Üstüne son 500 yılın afetini yaşarken Malatya’da son 20 yılda ne kadar siyasetçi varsa sorumluyken belki de tek “sorumlu” olmayan bürokrat Valimiz Şahin’di.
Bi kere hepimiz insanız, düştüğü durumu empati yapmanızı istiyorum.
Malatya’ya 6 Şubat’tan sonra 7 vali atanmıştı.
2 bakan Malatya’dan sorumluydu ve dönüşümlü olarak buradaydı.
Ankara’dan gelen üst düzey yetkilinin haddi hesabı yok.
0001 plakalı Malatya’nın Mülki Amirinin düştüğü hali anlamınız için bunları yazıyorum.
Sadece bu bakanları, bürokratları her hafta karşılamak dahi bir derttir aslında.
Hele bu siyasetçilerle şehirde o kadar vali ve üst düzey bürokrat varken “sorunsuz” bir gün geçmiyorken vali olmak kolay iş değildir.
Böyle bir ortamda maalesef Valimiz etkisiz kaldı.
Hatta iç dünyasında “gitmek” istemiştir.
Depremden dolayı değil, yaşadığı durumlardan gitmek istemiştir.
Şunu açık bir şekilde söyleyeyim ki Malatya için üzüldüm ama Sayın Valimiz Hulusi Şahin için sevindim.
Kendisine Antalya’da başarılar dilerim.
Allah yolunu açık etsin.
MALATYA İL MİLLİ EĞİTİM MÜDÜRÜ
Son kuracağım cümleyi baştan kurayım.
Malatya İl Milli Eğitim Müdürü Hatice Özdemir’in ataması bence hataydı.

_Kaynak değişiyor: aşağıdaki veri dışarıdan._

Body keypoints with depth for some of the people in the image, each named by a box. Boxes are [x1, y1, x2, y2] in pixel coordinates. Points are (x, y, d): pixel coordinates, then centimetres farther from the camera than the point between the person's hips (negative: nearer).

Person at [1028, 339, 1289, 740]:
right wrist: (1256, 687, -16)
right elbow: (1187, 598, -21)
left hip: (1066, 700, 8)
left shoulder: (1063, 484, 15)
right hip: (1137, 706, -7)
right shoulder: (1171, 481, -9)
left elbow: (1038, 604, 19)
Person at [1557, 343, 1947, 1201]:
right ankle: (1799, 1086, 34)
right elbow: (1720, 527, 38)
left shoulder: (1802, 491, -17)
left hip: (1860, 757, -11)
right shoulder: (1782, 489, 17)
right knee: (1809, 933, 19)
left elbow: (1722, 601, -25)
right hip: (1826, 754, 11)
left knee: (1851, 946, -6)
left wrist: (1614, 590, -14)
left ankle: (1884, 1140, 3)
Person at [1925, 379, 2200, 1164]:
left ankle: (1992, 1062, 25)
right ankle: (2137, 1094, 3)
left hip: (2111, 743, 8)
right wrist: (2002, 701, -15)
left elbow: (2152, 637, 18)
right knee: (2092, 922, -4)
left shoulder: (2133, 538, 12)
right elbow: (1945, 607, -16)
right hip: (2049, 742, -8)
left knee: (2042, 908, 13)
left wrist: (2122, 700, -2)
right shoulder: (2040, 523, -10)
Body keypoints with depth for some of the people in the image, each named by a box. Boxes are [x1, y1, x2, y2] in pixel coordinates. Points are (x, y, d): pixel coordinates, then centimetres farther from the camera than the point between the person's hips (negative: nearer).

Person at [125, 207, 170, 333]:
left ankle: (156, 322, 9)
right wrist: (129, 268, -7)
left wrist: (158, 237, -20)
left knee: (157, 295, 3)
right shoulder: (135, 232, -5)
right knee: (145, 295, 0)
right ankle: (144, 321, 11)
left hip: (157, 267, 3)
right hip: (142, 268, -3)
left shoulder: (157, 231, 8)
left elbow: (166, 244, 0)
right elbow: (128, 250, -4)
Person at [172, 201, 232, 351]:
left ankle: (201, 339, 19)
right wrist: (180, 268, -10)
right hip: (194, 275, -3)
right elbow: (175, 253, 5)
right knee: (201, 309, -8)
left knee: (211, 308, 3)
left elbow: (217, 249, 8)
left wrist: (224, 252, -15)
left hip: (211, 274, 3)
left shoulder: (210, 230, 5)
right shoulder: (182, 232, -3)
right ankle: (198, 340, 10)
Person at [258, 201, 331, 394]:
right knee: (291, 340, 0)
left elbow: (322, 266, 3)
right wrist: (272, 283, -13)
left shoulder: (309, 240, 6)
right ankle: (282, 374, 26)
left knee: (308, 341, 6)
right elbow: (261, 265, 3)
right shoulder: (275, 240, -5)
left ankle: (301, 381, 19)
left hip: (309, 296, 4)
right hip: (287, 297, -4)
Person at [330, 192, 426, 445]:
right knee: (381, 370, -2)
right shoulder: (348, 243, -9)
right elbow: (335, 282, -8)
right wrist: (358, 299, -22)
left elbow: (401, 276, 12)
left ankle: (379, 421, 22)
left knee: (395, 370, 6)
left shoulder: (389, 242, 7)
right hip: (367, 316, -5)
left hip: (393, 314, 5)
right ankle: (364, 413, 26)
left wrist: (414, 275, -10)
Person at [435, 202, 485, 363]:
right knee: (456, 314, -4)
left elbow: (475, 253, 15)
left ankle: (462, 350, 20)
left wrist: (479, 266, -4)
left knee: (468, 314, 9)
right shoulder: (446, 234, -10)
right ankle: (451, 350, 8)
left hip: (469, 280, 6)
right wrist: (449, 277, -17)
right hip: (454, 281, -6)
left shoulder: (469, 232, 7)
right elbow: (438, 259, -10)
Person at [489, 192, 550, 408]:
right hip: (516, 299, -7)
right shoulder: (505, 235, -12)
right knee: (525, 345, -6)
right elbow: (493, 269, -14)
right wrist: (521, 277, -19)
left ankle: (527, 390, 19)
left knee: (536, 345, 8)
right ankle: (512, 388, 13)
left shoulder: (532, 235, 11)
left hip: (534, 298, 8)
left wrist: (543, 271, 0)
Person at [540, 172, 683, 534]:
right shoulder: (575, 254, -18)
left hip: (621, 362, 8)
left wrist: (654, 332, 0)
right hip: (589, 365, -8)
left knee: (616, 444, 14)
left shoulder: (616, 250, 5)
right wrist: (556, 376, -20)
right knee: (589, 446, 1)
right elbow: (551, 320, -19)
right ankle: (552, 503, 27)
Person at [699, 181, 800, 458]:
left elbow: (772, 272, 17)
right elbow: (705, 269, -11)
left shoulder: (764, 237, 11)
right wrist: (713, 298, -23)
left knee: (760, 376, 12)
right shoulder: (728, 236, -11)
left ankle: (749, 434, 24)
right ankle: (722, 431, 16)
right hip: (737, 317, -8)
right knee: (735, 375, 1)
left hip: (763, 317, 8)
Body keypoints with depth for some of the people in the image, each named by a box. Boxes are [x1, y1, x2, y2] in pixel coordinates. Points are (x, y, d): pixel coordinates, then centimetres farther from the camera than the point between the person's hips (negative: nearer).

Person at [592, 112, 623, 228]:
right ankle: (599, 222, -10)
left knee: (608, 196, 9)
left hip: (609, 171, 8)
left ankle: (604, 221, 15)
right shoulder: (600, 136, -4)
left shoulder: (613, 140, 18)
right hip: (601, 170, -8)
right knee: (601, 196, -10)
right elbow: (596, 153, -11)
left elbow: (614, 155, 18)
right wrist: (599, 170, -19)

Malatya Valisi Hulusi Şahin’den bir ay önce Nisan 2022’de atanan Özdemir, maalesef Malatya ile bir ünsiyet kuramadı.
Bi kere ailesiyle Malatya’ya taşınmadı.
Bir ayağı İstanbul’da bir ayağı Malatya’daydı.
Geldiği ilk aylarda radyo programı yapmıştık yine.
Dominant, işine hâkim bir hali vardı.
Fakat şehirde İl Milli Eğitim Müdürü var mıydı, yok muydu maalesef belli değildi.
Depremden sonra ise hepten kayboldu.
Tam olarak bilmiyorum ama ne Malatya Sayın Özdemir’e alıştı ne de Özdemir Malatya’ya…
Aslında eğitim camiası da alışmamıştı.
Çünkü devir-teslim törenine dahi katılmadan gitti Malatya’dan!
Malatya’da en son bu hareketi Turgut Özal Üniversitesi Rektörü Aysun Bay Karabulut’tan görmüştük.
İşte böyle bir durumda Hatice Özdemir’in ataması hem Malatya’ya hem de kendisine hayırlı olmuştur.
Yolu açık olsun, çünkü yolu Malatya’dan geçmiş gibi oldu.